**Task statement:** Please reproduce, exactly as given, the lines running from the start of the data to the line containing "This Bill amends", inclusive, and omit the pictures.

(Data entries)
--- --- ---
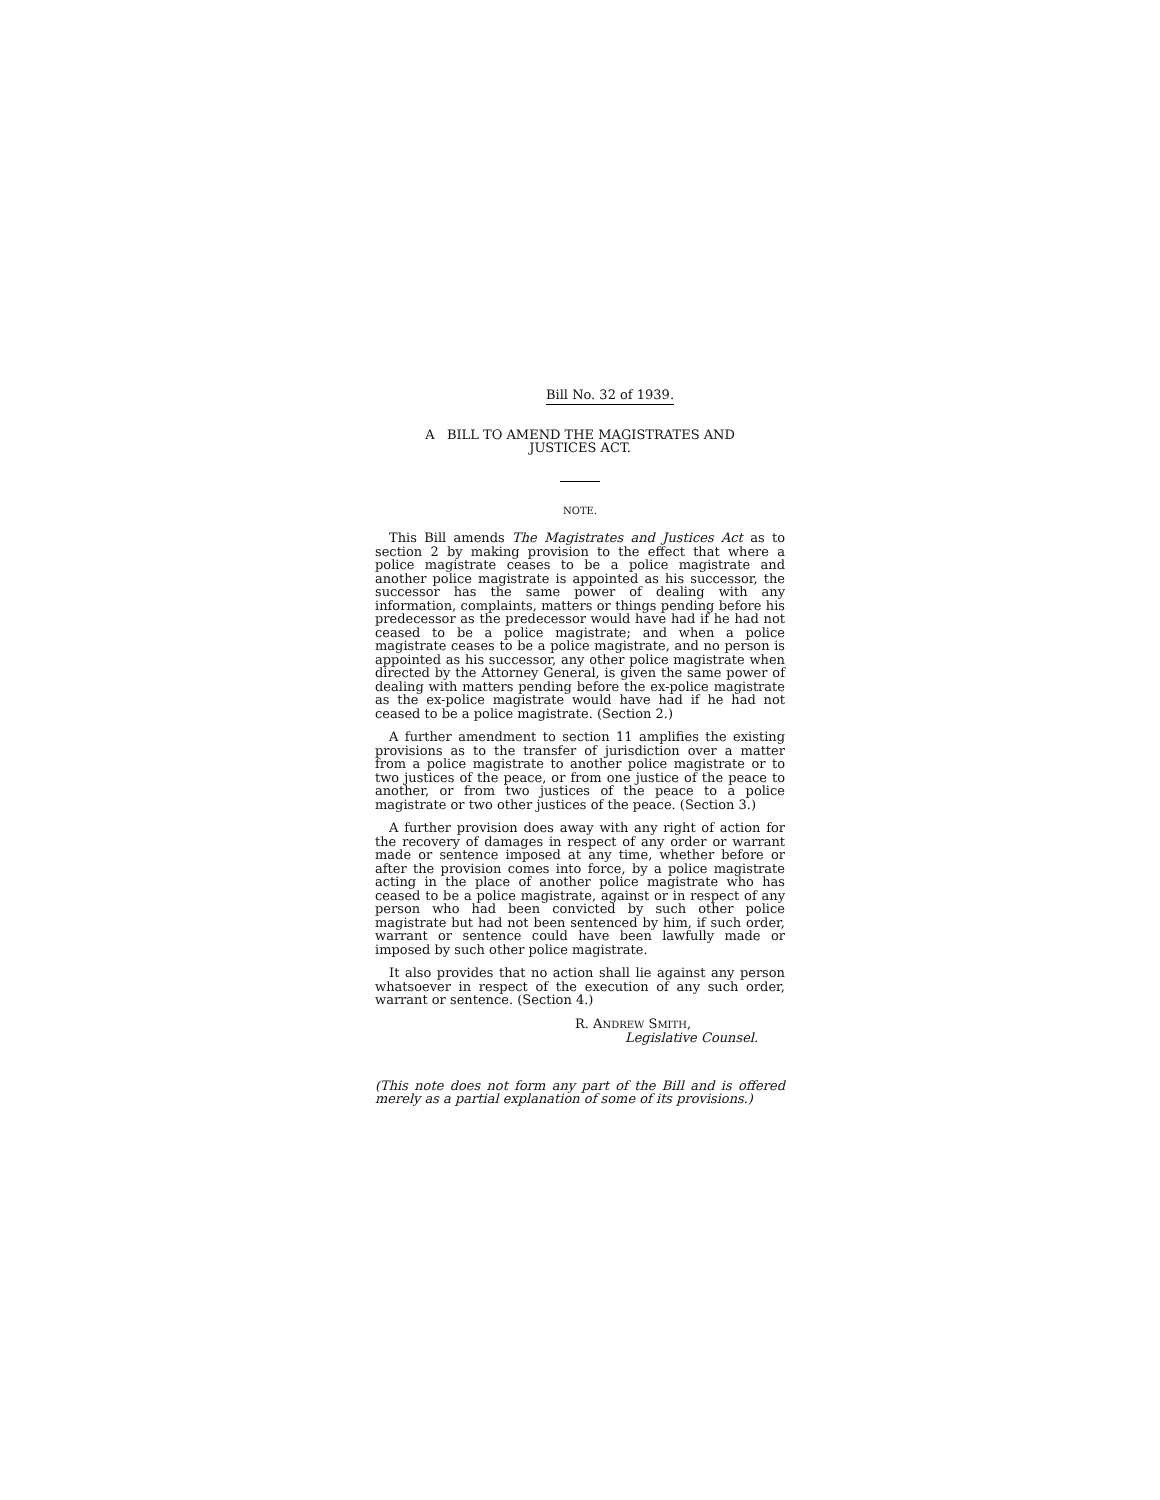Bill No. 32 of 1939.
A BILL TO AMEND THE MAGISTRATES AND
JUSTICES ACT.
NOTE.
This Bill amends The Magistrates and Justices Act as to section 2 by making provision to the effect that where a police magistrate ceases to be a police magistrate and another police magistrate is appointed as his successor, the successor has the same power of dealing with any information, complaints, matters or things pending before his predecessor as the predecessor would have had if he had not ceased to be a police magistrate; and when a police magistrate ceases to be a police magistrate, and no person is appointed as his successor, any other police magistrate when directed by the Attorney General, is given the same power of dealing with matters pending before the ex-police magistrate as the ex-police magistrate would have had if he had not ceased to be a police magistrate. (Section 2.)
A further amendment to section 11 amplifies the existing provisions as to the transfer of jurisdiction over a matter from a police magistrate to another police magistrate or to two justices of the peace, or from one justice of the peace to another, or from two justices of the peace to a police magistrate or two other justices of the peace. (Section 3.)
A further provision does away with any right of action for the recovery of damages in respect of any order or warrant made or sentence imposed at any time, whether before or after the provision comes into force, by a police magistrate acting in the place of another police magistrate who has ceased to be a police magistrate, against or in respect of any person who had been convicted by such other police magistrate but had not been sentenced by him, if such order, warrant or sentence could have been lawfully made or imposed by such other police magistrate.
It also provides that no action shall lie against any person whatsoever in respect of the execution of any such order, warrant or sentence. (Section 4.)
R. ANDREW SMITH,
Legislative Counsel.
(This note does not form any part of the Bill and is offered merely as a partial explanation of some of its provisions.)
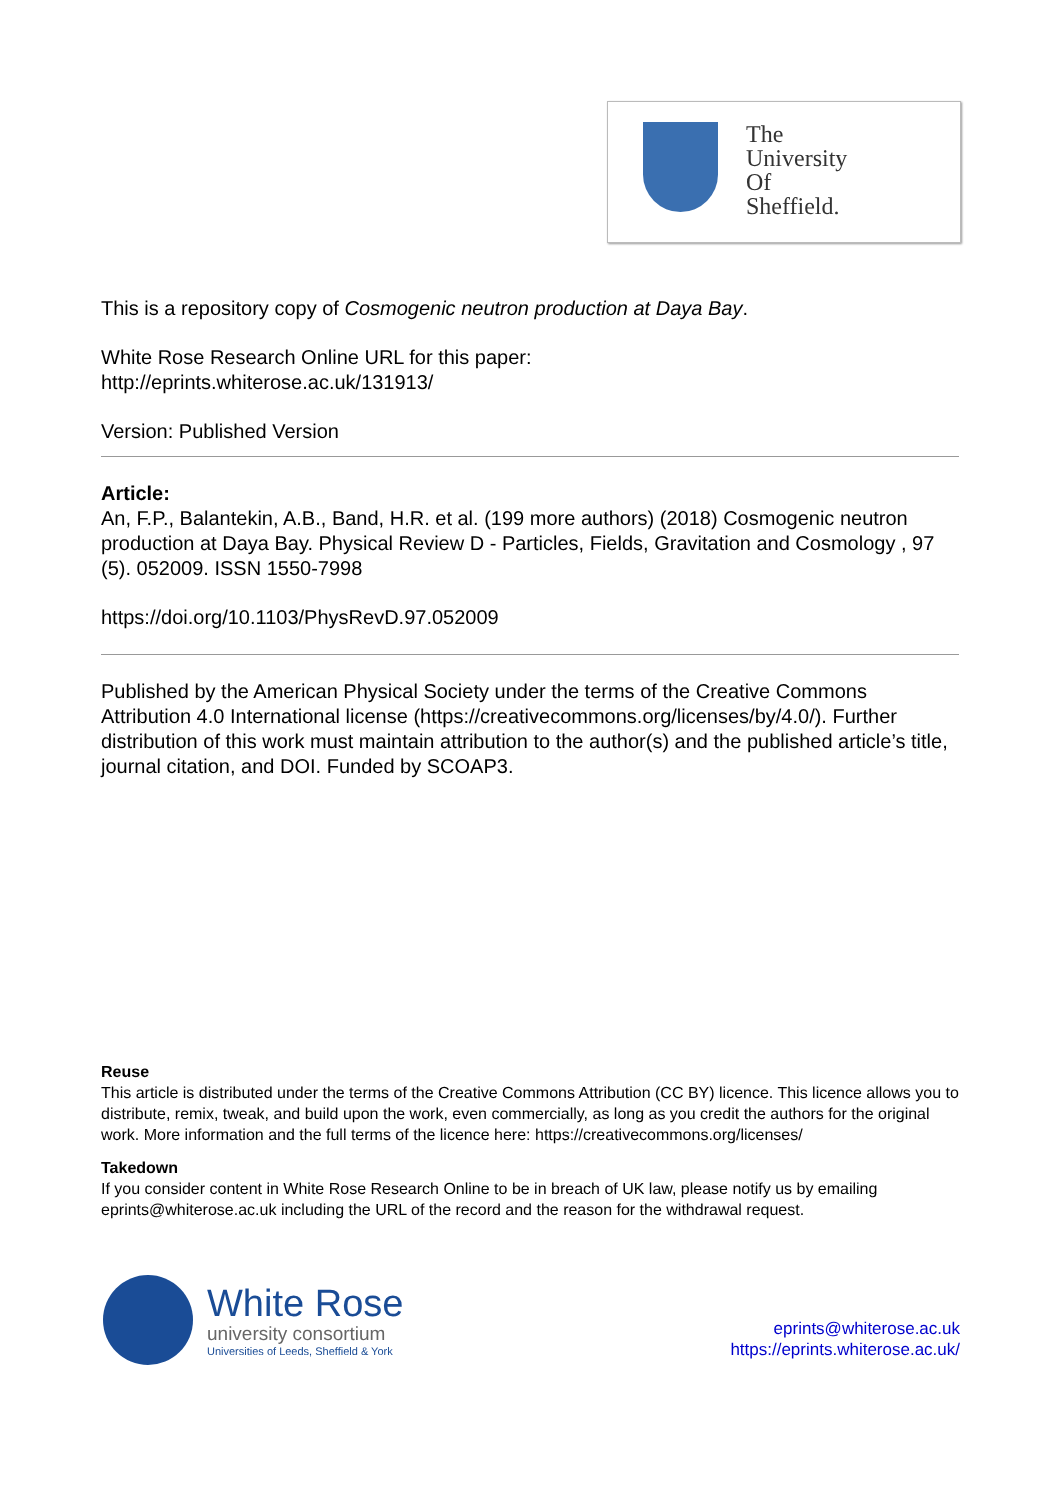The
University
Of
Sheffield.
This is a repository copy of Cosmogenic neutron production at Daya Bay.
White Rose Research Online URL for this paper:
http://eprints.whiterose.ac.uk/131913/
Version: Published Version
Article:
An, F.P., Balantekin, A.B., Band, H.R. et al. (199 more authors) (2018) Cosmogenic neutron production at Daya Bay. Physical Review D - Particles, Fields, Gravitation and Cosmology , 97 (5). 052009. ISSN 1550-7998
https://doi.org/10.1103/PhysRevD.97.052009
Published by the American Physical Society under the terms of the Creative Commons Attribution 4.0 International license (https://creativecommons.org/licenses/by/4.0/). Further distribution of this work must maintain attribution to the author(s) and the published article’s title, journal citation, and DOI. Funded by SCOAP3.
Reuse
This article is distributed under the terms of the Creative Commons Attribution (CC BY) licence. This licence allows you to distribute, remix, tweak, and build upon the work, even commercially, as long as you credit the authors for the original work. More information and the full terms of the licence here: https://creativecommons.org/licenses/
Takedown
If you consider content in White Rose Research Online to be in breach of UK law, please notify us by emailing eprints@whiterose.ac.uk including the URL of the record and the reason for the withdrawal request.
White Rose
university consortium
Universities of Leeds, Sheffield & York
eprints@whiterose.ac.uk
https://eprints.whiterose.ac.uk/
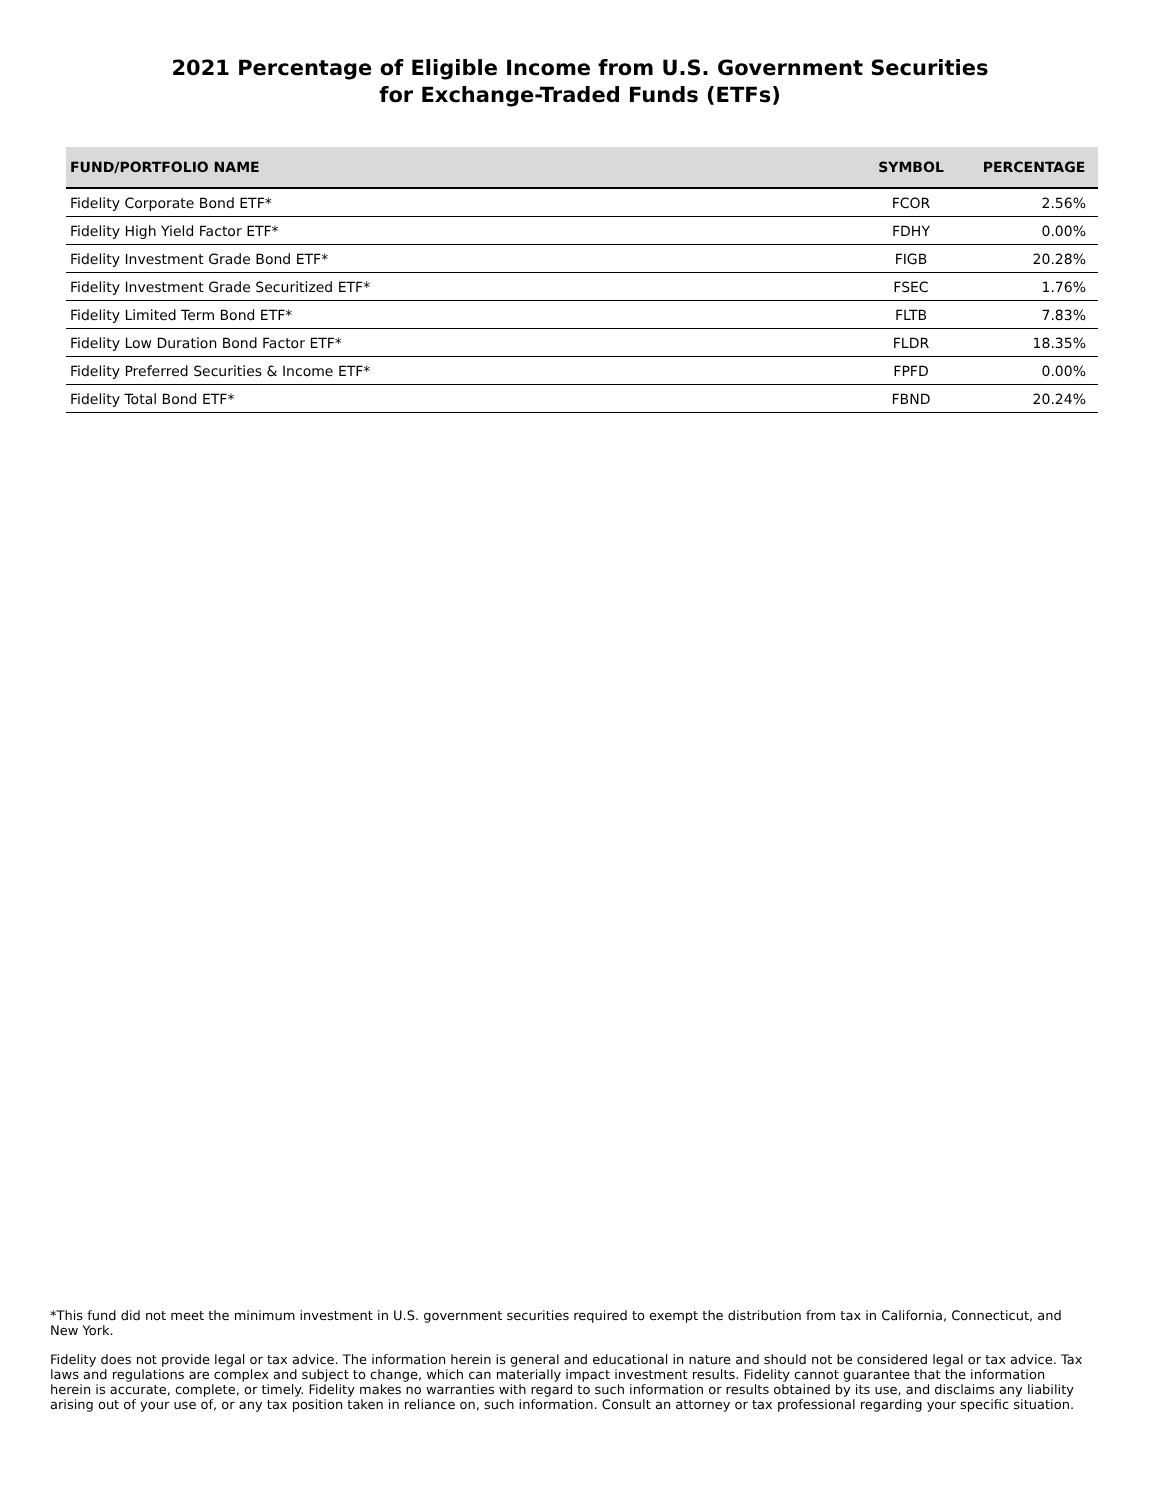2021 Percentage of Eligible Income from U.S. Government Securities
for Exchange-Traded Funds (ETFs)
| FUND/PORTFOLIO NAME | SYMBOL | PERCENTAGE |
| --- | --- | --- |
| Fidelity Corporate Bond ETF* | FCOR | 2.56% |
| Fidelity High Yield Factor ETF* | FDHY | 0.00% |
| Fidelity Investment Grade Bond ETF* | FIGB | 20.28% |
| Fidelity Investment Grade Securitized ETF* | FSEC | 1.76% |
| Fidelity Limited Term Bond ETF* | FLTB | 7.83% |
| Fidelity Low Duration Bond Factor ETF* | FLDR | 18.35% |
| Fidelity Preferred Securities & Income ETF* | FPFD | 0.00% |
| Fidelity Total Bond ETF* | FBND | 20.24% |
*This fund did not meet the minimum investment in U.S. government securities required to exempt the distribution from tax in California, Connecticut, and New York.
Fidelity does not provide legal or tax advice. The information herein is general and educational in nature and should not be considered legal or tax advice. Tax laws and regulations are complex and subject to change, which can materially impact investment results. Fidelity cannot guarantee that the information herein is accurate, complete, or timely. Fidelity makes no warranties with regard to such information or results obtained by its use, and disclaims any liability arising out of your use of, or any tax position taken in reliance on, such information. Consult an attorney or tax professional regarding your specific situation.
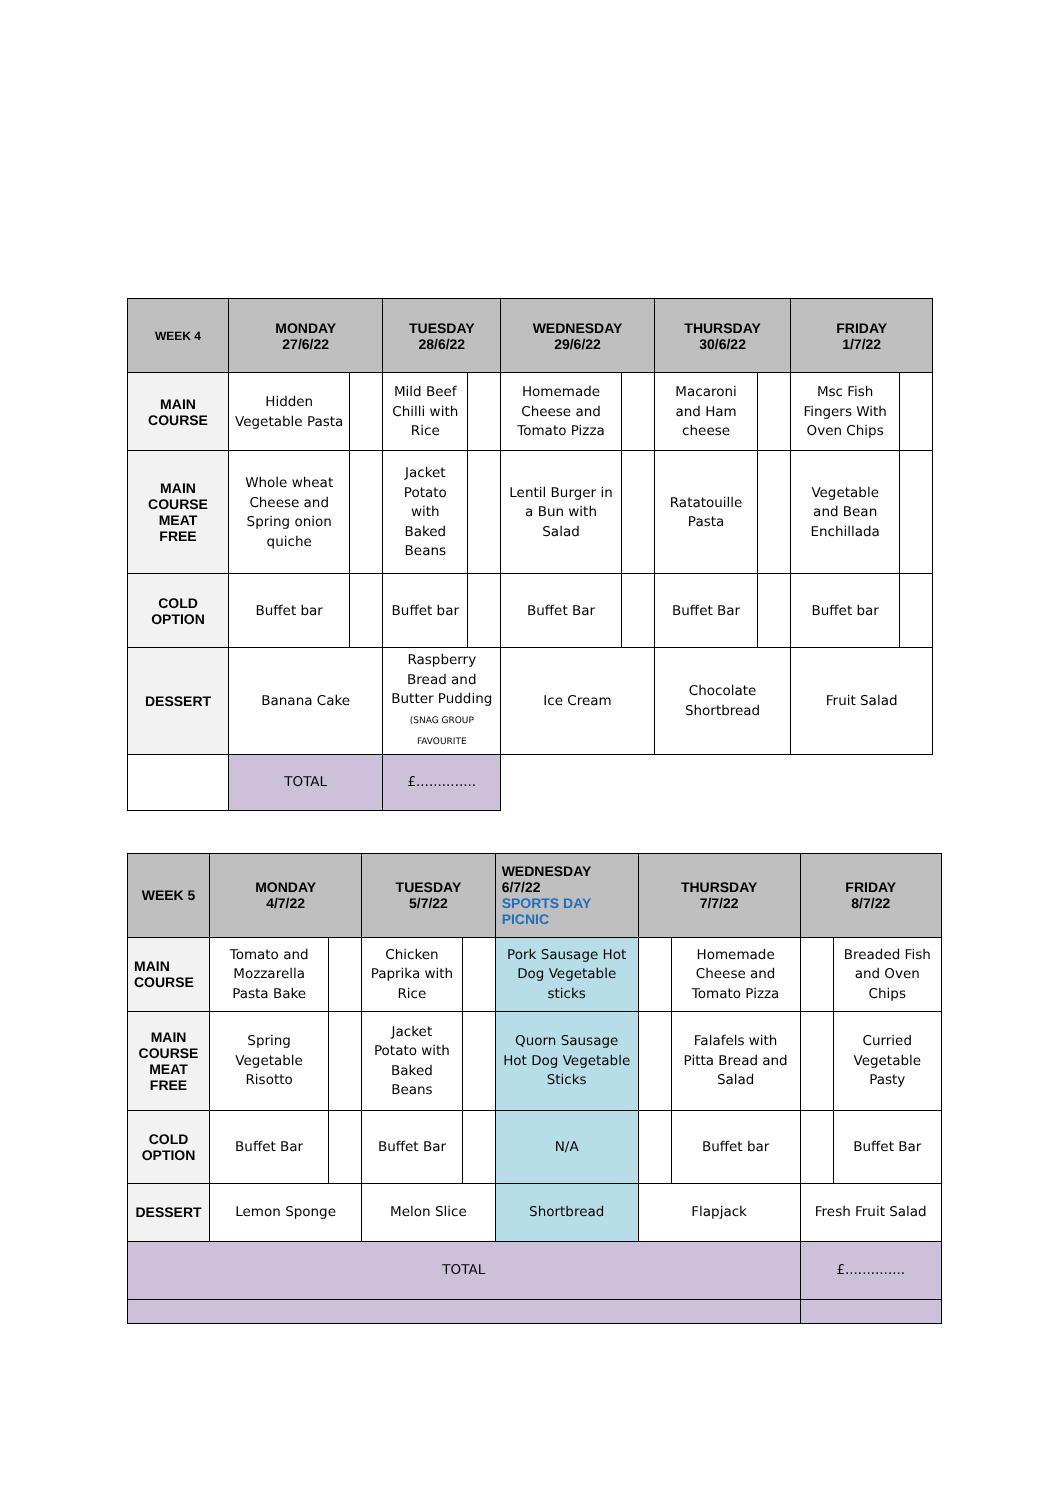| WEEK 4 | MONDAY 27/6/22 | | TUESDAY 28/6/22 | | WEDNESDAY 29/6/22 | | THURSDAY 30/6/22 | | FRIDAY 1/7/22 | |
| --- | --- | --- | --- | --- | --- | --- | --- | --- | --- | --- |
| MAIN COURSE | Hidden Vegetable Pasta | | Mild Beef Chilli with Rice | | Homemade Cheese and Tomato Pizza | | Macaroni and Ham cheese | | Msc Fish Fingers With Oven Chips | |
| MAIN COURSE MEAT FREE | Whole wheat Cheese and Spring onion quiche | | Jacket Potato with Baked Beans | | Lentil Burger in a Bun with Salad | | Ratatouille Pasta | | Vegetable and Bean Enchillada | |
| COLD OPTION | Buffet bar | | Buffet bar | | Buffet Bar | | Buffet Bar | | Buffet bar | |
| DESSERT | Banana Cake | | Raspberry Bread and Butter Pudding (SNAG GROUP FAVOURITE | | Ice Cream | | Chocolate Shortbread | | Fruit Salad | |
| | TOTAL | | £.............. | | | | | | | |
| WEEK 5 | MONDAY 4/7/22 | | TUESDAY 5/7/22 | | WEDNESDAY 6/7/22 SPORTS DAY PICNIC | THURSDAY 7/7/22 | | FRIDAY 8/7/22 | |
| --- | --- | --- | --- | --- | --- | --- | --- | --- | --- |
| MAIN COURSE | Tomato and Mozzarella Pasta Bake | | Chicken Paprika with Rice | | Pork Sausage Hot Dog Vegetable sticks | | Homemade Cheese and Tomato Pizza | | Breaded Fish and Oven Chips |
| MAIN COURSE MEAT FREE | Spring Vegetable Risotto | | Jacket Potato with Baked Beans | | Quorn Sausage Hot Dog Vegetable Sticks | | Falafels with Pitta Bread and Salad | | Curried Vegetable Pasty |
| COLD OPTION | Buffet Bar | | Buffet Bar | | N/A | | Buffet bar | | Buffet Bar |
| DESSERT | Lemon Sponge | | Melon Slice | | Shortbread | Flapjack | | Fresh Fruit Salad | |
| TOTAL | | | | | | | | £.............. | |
--- --- ---
**Solution for this task:**
Bill No. 32 of 1939.
A BILL TO AMEND THE MAGISTRATES AND
JUSTICES ACT.
NOTE.
This Bill amends The Magistrates and Justices Act as to section 2 by making provision to the effect that where a police magistrate ceases to be a police magistrate and another police magistrate is appointed as his successor, the successor has the same power of dealing with any information, complaints, matters or things pending before his predecessor as the predecessor would have had if he had not ceased to be a police magistrate; and when a police magistrate ceases to be a police magistrate, and no person is appointed as his successor, any other police magistrate when directed by the Attorney General, is given the same power of dealing with matters pending before the ex-police magistrate as the ex-police magistrate would have had if he had not ceased to be a police magistrate. (Section 2.)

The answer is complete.